• _Tasks to complete_:
1. Reproduce verbatim the portion of the notebook code that begins at the words "df_test = pd.read_csv(PATH_TEST)" and stops after the words "int(len(df_train) * TEST_PCT)".
2. List every line of the rows that contains the string "value". Matching is case-sensitive.

Quoted passage below:

In [1]:
import numpy as np
import pandas as pd
import os

PATH = "/kaggle/input/applications-of-deep-learning-wustl-fall-2020/final-kaggle-data/"
PATH_TRAIN = os.path.join(PATH, "train.csv")
PATH_TEST = os.path.join(PATH, "test.csv")

In [2]:
df_train = pd.read_csv(PATH_TRAIN)
df_test = pd.read_csv(PATH_TEST)

df_train = df_train[df_train.id != 1300]

df_train['filename'] = df_train["id"].astype(str)+".png"
df_train['stable'] = df_train['stable'].astype(str)

df_test['filename'] = df_test["id"].astype(str)+".png"

In [3]:
TEST_PCT = 0.2
TEST_CUT = int(len(df_train) * TEST_PCT)

df_train_cut = df_train[TEST_CUT:]
df_validate_cut = df_train[0:TEST_CUT]

print(f"Training size: {len(df_train_cut)}")
print(f"Validate size: {len(df_validate_cut)}")

Training size: 32785
Validate size: 8196


In [4]:
import tensorflow as tf
import keras_preprocessing
from keras_preprocessing import image
from keras_preprocessing.image import ImageDataGenerator

WIDTH = 640
HEIGHT = 400
training_datagen = ImageDataGenerator(
  rescale = 1./255,
  horizontal_flip=True,
#   featurewise_center = True,
#   zca_epsilon = 0.001,
#   zca_whitening = True,
#   zoom_range = [0.7,0.8],
  brightness_range = [1.2,1.6],
  #Original set it to True, I will set False
  vertical_flip = False,
  fill_mode='nearest')

train_generator = training_datagen.flow_from_dataframe(
        dataframe=df_train_cut,
        directory=PATH,
        x_col="filename",
        y_col="stable",
        target_size=(HEIGHT, WIDTH),
        batch_size=8,
        class_mode='binary')

validation_datagen = ImageDataGenerator(rescale = 1./255,
#                                           featurewise_center = True,
#                                           zca_epsilon = 0.001,
#                                           zca_whitening = True,
#                                           zoom_range = [0.7,0.8],
                                          brightness_range = [1.2,1.5])

val_generator = validation_datagen.flow_from_dataframe(
        dataframe=df_validate_cut,
        directory=PATH,
        x_col="filename",
        y_col="stable",
        target_size=(HEIGHT, WIDTH),
        class_mode='binary')

Found 32785 validated image filenames belonging to 2 classes.
Found 8196 validated image filenames belonging to 2 classes.


In [5]:
## Learning Rate Schedule
def lr_schedule(epoch):
    lr = 0.0001
    if epoch > 20:
        lr = 0.000001
    elif epoch > 15:
        lr = 0.00001
    elif epoch > 10:
        lr = 0.00006
    elif epoch > 5:
        lr = 0.0001
    print('Learning rate: ', lr)
    return lr
lr_callback = tf.keras.callbacks.LearningRateScheduler(lr_schedule, verbose=True)

lr_callback = tf.keras.callbacks.LearningRateScheduler(lr_schedule, verbose=True)

# #Learning Rate Annealer
# from keras.callbacks import ReduceLROnPlateau
# lrr= ReduceLROnPlateau(monitor='val_loss',   factor=.01,   patience=1,  min_lr=1e-6)

End of Quoted passage.
Exercise data below:

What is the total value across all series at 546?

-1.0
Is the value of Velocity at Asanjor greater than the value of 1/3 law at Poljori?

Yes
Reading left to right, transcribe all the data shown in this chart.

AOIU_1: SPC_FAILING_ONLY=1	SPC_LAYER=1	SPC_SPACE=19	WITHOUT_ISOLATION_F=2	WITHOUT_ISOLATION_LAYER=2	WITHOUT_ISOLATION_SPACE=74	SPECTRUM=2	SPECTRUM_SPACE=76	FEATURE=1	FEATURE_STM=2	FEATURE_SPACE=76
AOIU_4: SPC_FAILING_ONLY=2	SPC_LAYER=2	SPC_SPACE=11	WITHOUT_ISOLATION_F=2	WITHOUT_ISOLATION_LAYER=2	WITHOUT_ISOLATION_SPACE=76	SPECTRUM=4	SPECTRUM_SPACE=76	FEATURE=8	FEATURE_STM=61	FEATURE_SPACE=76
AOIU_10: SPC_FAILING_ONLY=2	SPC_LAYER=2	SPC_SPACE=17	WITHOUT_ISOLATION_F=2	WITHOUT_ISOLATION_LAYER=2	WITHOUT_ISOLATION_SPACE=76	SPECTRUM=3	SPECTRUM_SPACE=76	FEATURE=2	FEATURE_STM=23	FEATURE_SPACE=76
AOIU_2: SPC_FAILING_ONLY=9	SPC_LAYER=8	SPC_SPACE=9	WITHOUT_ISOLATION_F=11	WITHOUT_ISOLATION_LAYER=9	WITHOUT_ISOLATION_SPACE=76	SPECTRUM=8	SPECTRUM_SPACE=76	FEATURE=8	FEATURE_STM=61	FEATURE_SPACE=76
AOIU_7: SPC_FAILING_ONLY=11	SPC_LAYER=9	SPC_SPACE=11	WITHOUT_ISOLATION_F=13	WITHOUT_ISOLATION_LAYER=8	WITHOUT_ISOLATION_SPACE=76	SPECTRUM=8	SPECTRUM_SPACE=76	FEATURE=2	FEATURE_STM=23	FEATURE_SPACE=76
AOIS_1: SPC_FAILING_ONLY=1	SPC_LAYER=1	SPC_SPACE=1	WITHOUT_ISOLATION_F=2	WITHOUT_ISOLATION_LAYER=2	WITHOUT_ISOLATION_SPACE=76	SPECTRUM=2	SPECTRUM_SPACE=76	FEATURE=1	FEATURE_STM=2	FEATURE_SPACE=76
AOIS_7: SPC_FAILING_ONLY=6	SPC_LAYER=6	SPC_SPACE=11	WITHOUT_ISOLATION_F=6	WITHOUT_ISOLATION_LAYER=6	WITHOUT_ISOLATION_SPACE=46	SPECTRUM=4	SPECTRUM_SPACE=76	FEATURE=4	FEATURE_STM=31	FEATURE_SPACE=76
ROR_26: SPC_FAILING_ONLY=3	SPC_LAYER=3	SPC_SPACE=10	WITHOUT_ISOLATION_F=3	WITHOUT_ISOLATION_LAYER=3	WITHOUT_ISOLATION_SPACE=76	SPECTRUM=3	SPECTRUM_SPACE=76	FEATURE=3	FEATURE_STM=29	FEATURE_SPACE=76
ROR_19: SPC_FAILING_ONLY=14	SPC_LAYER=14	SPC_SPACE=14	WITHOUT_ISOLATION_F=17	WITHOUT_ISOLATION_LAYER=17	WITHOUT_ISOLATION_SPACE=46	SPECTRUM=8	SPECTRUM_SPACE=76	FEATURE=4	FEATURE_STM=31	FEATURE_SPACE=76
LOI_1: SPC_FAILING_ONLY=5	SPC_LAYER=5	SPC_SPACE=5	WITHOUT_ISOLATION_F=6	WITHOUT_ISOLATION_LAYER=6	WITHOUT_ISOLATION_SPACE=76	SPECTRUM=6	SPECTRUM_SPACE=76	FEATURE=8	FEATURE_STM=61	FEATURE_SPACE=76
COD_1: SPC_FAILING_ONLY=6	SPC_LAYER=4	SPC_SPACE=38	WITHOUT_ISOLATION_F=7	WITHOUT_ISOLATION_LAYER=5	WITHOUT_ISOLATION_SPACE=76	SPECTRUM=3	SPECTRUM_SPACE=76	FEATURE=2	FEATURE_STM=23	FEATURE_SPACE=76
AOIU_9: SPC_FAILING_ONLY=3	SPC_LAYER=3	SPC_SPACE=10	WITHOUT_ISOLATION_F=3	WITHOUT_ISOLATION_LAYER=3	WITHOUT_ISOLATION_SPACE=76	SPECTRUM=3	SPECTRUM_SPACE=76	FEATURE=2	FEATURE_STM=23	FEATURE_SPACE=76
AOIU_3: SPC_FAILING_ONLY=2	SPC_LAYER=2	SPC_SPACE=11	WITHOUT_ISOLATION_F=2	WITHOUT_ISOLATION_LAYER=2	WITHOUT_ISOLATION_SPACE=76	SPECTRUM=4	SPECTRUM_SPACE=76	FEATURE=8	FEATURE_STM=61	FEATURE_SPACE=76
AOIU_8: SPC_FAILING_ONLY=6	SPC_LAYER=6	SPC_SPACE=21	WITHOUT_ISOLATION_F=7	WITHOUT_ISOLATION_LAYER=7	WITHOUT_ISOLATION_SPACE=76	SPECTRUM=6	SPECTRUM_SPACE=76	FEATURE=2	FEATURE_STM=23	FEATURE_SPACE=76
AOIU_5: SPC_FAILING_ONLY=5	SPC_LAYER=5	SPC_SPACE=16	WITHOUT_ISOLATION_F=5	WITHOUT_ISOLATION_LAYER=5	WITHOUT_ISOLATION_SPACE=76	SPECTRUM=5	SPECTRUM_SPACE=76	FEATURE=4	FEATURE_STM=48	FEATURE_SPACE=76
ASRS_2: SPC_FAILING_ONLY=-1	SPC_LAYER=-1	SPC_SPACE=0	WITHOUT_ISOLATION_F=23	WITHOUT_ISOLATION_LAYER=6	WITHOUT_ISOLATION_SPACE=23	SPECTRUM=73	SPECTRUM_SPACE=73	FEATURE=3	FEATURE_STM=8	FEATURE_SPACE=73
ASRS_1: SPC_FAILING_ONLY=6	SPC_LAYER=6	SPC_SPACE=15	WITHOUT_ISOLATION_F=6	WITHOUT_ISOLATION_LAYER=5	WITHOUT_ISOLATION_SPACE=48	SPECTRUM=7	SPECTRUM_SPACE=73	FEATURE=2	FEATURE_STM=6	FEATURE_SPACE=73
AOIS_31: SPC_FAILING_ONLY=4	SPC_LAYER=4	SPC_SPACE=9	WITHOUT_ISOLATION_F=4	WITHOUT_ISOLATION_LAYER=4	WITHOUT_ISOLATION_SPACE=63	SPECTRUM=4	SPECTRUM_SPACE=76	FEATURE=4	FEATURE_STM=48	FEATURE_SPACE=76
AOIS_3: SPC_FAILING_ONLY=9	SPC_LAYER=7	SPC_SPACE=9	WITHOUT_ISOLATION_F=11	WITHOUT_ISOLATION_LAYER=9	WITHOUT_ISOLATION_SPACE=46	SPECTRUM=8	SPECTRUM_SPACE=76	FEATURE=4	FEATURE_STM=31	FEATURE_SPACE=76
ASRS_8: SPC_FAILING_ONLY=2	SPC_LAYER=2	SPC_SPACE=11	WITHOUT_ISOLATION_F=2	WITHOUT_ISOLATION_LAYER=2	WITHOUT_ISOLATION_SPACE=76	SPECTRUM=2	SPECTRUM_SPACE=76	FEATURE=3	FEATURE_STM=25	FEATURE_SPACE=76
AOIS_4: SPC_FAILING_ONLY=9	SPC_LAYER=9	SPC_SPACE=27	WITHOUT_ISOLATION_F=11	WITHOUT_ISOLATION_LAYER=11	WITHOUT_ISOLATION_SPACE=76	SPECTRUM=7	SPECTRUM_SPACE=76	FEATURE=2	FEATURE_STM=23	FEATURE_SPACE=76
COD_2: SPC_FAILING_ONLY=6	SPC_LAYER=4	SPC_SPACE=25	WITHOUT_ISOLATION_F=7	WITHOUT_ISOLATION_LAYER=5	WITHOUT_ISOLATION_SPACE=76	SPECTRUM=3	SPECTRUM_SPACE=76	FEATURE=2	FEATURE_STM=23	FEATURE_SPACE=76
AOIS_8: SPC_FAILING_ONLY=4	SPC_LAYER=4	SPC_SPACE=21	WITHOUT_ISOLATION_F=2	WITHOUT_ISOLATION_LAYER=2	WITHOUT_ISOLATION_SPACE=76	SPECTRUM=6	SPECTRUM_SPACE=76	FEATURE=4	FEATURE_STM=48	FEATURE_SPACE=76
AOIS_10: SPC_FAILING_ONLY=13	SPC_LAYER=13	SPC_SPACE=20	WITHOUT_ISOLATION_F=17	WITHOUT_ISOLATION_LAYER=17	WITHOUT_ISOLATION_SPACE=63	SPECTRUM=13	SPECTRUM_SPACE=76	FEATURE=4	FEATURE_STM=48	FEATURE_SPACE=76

End of Exercise data.

• _Replies_:
1.
df_test = pd.read_csv(PATH_TEST)

df_train = df_train[df_train.id != 1300]

df_train['filename'] = df_train["id"].astype(str)+".png"
df_train['stable'] = df_train['stable'].astype(str)

df_test['filename'] = df_test["id"].astype(str)+".png"

In [3]:
TEST_PCT = 0.2
TEST_CUT = int(len(df_train) * TEST_PCT)

2.
What is the total value across all series at 546?
Is the value of Velocity at Asanjor greater than the value of 1/3 law at Poljori?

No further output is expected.